Dominion Homes reported a loss of $29.7 million for the second quarter, its sixth consecutive quarterly loss late Tuesday (August 14), and the company announced that as of June 30, 2007 it was not in compliance with certain financial covenants. The company said it was currently in discussions with its lenders to modify its credit facility regarding requirements at that date and for future quarters.
Dominion cited lower than expected sales, reduced profit margins, and impairment charges recorded in the first six months of this year for triggering the violations. The $29.7 million loss (-$3.63 per diluted share) includes a non-cash charge of $17.2 million related to real-estate-inventory impairments.
For the first six months of this year, the company reported a net loss of $41.2 million, (-$5.04 per diluted share, compared to a net loss of $11.0 million (-$1.36 per diluted share) for the same period in 2006.
According to a 10-Q filing with the Securities and Exchange Commission, the company amended its credit facility on Dec. 29, 2006 and extended its due date from May 31, 2007 to December 29, 2010. It then amended the credit facility again on January 26 and March 31 of this year. Dominion said it was "not in compliance with certain financial covenants and is in discussions with its lenders with respect to an additional amendment to its credit facility."
This is the company's latest move in what has been an ongoing effort to work with creditors as the company reorganizes and adjusts operations to compensate for sluggish market conditions and management strategies that have proven ineffective over the past several years.
Dominion closed 206 homes during the quarter, roughly half the number for the same period last year. And while the average delivery price remained relatively stable, prices were offset by larger incentives. Also affecting revenue was the sale of the company's mortgage unit, which resulted in a revenue drop of $37 million in the second quarter, from $75.8 million last year to $38.8 million this year.

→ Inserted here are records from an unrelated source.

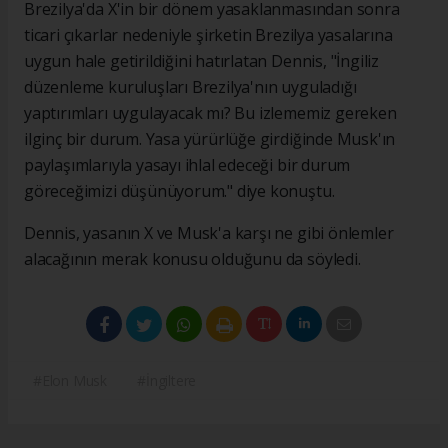
Brezilya'da X'in bir dönem yasaklanmasından sonra
ticari çıkarlar nedeniyle şirketin Brezilya yasalarına
uygun hale getirildiğini hatırlatan Dennis, "İngiliz
düzenleme kuruluşları Brezilya'nın uyguladığı
yaptırımları uygulayacak mı? Bu izlememiz gereken
ilginç bir durum. Yasa yürürlüğe girdiğinde Musk'ın
paylaşımlarıyla yasayı ihlal edeceği bir durum
göreceğimizi düşünüyorum." diye konuştu.
Dennis, yasanın X ve Musk'a karşı ne gibi önlemler
alacağının merak konusu olduğunu da söyledi.
#Elon Musk
#İngiltere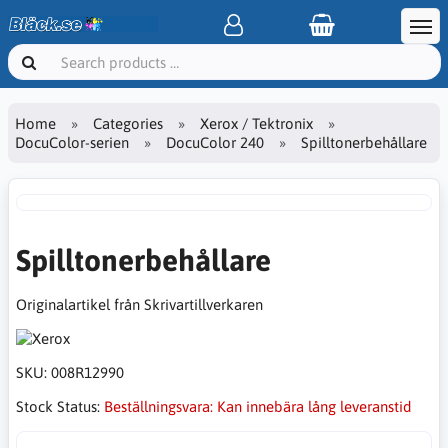
Home
Categories
Xerox / Tektronix
DocuColor-serien
DocuColor 240
Spilltonerbehållare
Spilltonerbehållare
Originalartikel från Skrivartillverkaren
SKU:
008R12990
Stock Status:
Beställningsvara: Kan innebära lång leveranstid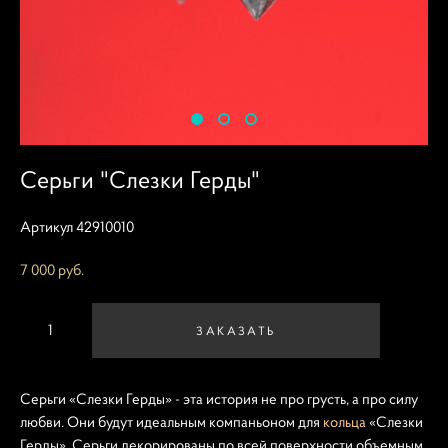
Серьги "Слезки Герды"
Артикул 42910010
7 000 pуб.
ЗАКАЗАТЬ
Серьги «Слезки Герды» - эта история не про грусть, а про силу
любви. Они будут идеальным компаньоном для
кольца
«Слезки
Герды». Серьги декорированы по всей поверхности объемным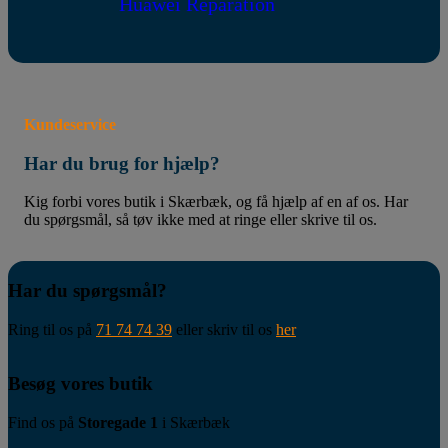
Huawei Reparation
Kundeservice
Har du brug for hjælp?
Kig forbi vores butik i Skærbæk, og få hjælp af en af os. Har
du spørgsmål, så tøv ikke med at ringe eller skrive til os.
Har du spørgsmål?
Ring til os på
71 74 74 39
eller skriv til os
her
Besøg vores butik
Find os på
Storegade 1
i Skærbæk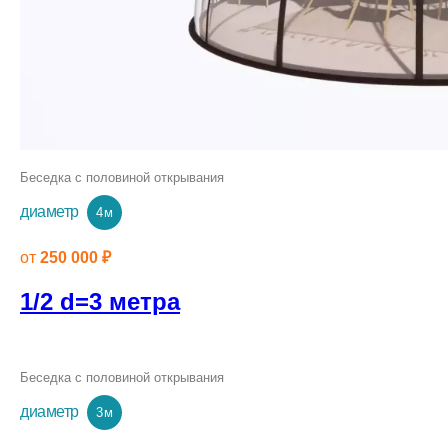
Беседка с половиной открывания
диаметр
4 м
от
250 000 ₽
1/2 d=3 метра
Беседка с половиной открывания
диаметр
3 м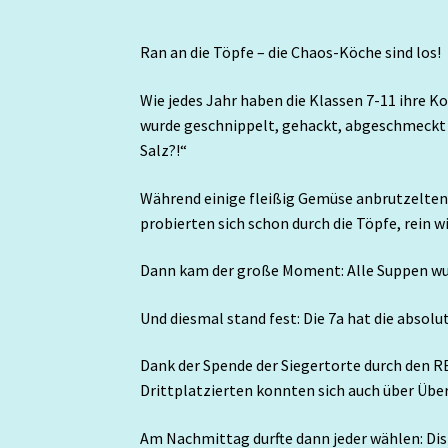
Ran an die Töpfe – die Chaos-Köche sind los!
Wie jedes Jahr haben die Klassen 7-11 ihre K
wurde geschnippelt, gehackt, abgeschmeckt –
Salz?!“
Während einige fleißig Gemüse anbrutzelten
probierten sich schon durch die Töpfe, rein wi
Dann kam der große Moment: Alle Suppen wur
Und diesmal stand fest: Die 7a hat die absol
Dank der Spende der Siegertorte durch den R
Drittplatzierten konnten sich auch über Übe
Am Nachmittag durfte dann jeder wählen: Dis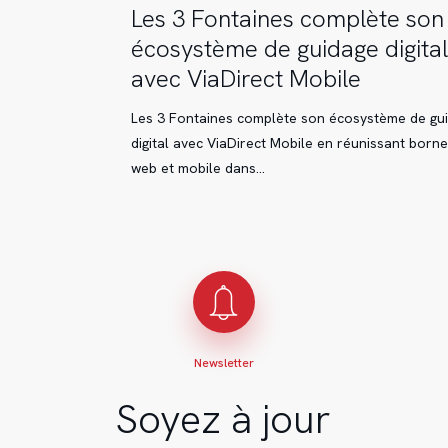
Les
Les 3 Fontaines complète son
3
écosystème de guidage digital
Fontaines
avec ViaDirect Mobile
complète
son
Les 3 Fontaines complète son écosystème de gu
écosystème
digital avec ViaDirect Mobile en réunissant borne
de
web et mobile dans…
guidage
digital
avec
ViaDirect
Mobile
Newsletter
Soyez à jour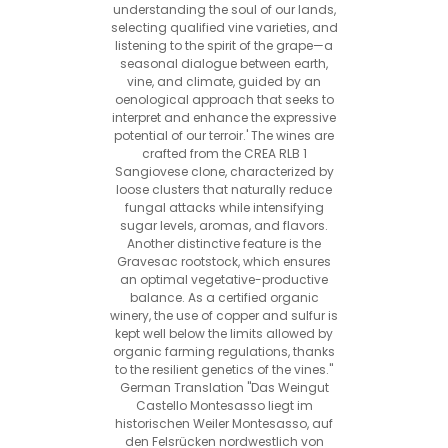
understanding the soul of our lands,
selecting qualified vine varieties, and
listening to the spirit of the grape—a
seasonal dialogue between earth,
vine, and climate, guided by an
oenological approach that seeks to
interpret and enhance the expressive
potential of our terroir.' The wines are
crafted from the CREA RLB 1
Sangiovese clone, characterized by
loose clusters that naturally reduce
fungal attacks while intensifying
sugar levels, aromas, and flavors.
Another distinctive feature is the
Gravesac rootstock, which ensures
an optimal vegetative-productive
balance. As a certified organic
winery, the use of copper and sulfur is
kept well below the limits allowed by
organic farming regulations, thanks
to the resilient genetics of the vines."
German Translation "Das Weingut
Castello Montesasso liegt im
historischen Weiler Montesasso, auf
den Felsrücken nordwestlich von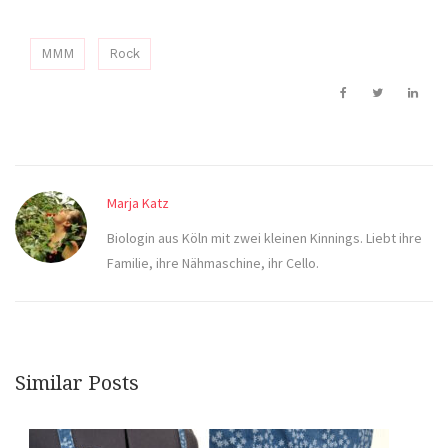
MMM
Rock
Marja Katz
Biologin aus Köln mit zwei kleinen Kinnings. Liebt ihre
Familie, ihre Nähmaschine, ihr Cello.
Similar Posts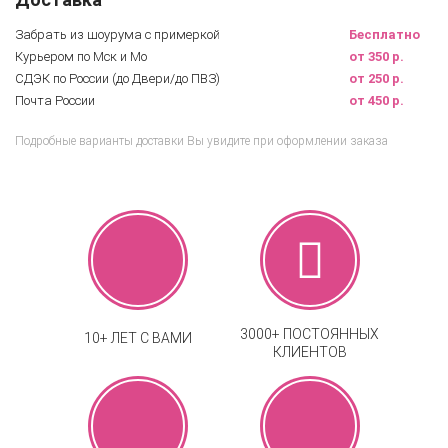
Забрать из шоурума с примеркой
Бесплатно
Курьером по Мск и Мо
от 350 р.
СДЭК по России (до Двери/до ПВЗ)
от 250 р.
Почта России
от 450 р.
Подробные варианты доставки Вы увидите при оформлении заказа
3000+ ПОСТОЯННЫХ
10+ ЛЕТ С ВАМИ
КЛИЕНТОВ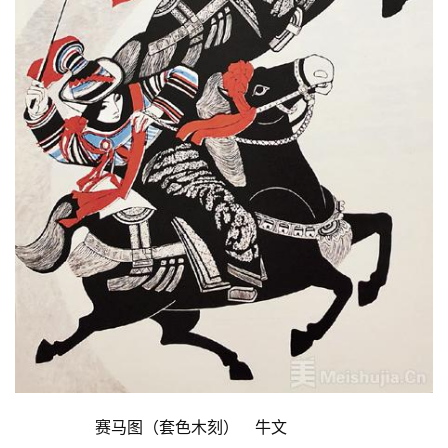
  	赛马图（套色木刻）　牛文  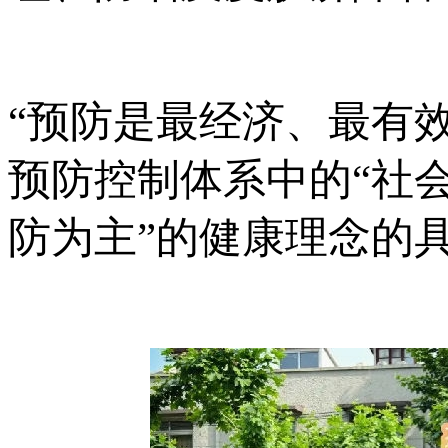
“预防是最经济、最有
预防控制体系中的“社
防为主”的健康理念的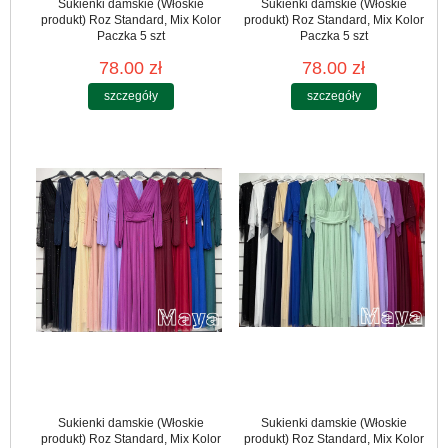
Sukienki damskie (Włoskie
Sukienki damskie (Włoskie
produkt) Roz Standard, Mix Kolor
produkt) Roz Standard, Mix Kolor
Paczka 5 szt
Paczka 5 szt
78.00 zł
78.00 zł
szczegóły
szczegóły
Sukienki damskie (Włoskie
Sukienki damskie (Włoskie
produkt) Roz Standard, Mix Kolor
produkt) Roz Standard, Mix Kolor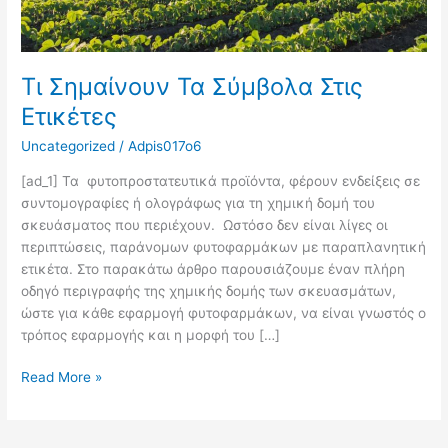
Τι Σημαίνουν Τα Σύμβολα Στις
Ετικέτες
Uncategorized
/
Adpis017o6
[ad_1] Τα φυτοπροστατευτικά προϊόντα, φέρουν ενδείξεις σε
συντομογραφίες ή ολογράφως για τη χημική δομή του
σκευάσματος που περιέχουν. Ωστόσο δεν είναι λίγες οι
περιπτώσεις, παράνομων φυτοφαρμάκων με παραπλανητική
ετικέτα. Στο παρακάτω άρθρο παρουσιάζουμε έναν πλήρη
οδηγό περιγραφής της χημικής δομής των σκευασμάτων,
ώστε για κάθε εφαρμογή φυτοφαρμάκων, να είναι γνωστός ο
τρόπος εφαρμογής και η μορφή του […]
Read More »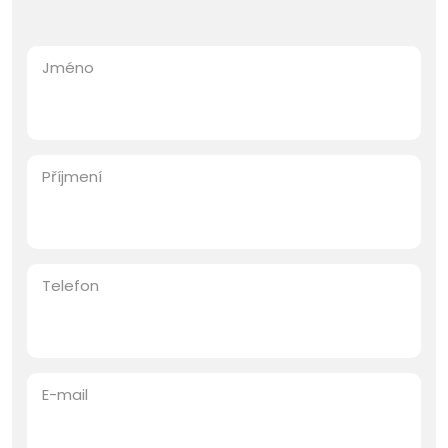
Jméno
Příjmení
Telefon
E-mail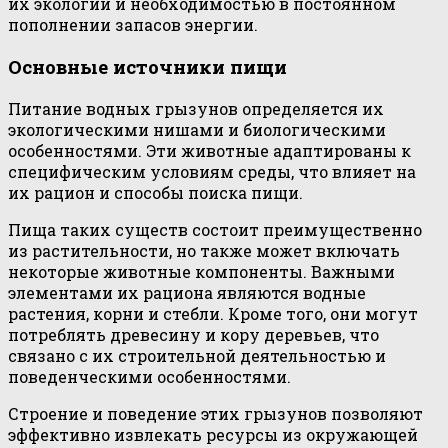
их экологии и необходимостью в постоянном
пополнении запасов энергии.
Основные источники пищи
Питание водных грызунов определяется их
экологическими нишами и биологическими
особенностями. Эти животные адаптированы к
специфическим условиям среды, что влияет на
их рацион и способы поиска пищи.
Пища таких существ состоит преимущественно
из растительности, но также может включать
некоторые животные компоненты. Важными
элементами их рациона являются водные
растения, корни и стебли. Кроме того, они могут
потреблять древесину и кору деревьев, что
связано с их строительной деятельностью и
поведенческими особенностями.
Строение и поведение этих грызунов позволяют
эффективно извлекать ресурсы из окружающей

"While our results are disappointing, they are not surprising given the sustained national housing slump," said Douglas Borror, chairman and CEO in a prepared statement. "Our 2007 planning anticipated that the housing downturn in our markets was reaching its final stages. We now see no sign of recovery before mid-2008 and we continue with a defensive operating strategy."
The company continues to pare down its bloated land supply. Though it achieved an almost 10% reduction in equivalent lots owned, selling off $11.9 million during the first six months of the year, the effort only yielded a $183,000 gain.
Cost-saving measures have resulted in a 34% reduction ($4.5 million) in selling, general and administrative expense from the second quarter of 2006, which was partially offset by an increase in interest expense of $2.9 million. SG&A expenses for the first six months of 2007 decreased 37% to $17.7 million from $28.2 million for the comparable period last year.
During the second quarter ending, the company reduced its outstanding debt by $3.5 million. In the first half of the year, Dominion reduced the outstanding principal balance on its revolving credit facility and Term A loan by approximately $17.9 million.
During the past 18 months, Dominion reduced its employee head count by more than 50% as it continued to downsize the business to reflect the market conditions. In an attempt to satisfy demand for lower entry price, the company introduced two new series of homes with fewer standard features and more options.
This fall, all operations will be consolidated at Dominion headquarters in Dublin, Ohio. The facility will include a new decorating studio and offices for its affiliated title and mortgage companies as well as housing all corporate and support activities.